Like CML and ContainerLab skills, GNS3 operations are designated lab-only — no ServiceNow Change Request gating required. This is intentional: virtual labs are isolated environments for testing, training, and proof-of-concept work.

All operations are still recorded in NetClaw’s GAIT audit trail for session traceability.

The Complete Picture

With GNS3 joining CML and ContainerLab, NetClaw now offers:

Capability CML ContainerLab GNS3
Project/Lab Management Yes Yes Yes
Node Operations Yes Yes Yes
Link Management Yes Yes Yes
Packet Capture Yes Yes Yes
Snapshots Yes No Yes
Topology Export Yes Yes Yes

Mix and match based on your needs — or use all three in different scenarios.

What’s Next

The GNS3 MCP server is available now in the netclaw repository on the 012-gns3-mcp-server branch.
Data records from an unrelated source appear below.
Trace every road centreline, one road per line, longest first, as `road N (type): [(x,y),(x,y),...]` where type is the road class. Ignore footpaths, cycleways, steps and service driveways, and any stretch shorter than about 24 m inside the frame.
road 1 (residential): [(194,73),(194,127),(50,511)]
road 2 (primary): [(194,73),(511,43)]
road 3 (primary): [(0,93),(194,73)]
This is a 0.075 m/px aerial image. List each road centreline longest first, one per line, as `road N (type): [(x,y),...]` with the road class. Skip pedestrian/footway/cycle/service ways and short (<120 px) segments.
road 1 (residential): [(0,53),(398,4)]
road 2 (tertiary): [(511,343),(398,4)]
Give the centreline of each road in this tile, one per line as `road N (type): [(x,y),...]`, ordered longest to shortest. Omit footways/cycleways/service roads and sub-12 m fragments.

Pull request incoming to main.

Future enhancements may include:

  • Cross-platform topology conversion (CML to GNS3 and back)
  • Unified lab inventory across all three platforms
  • Template synchronization between environments

This post documents the GNS3 MCP server milestone — completing NetClaw’s virtual network trifecta. Built collaboratively by John Capobianco and Claude.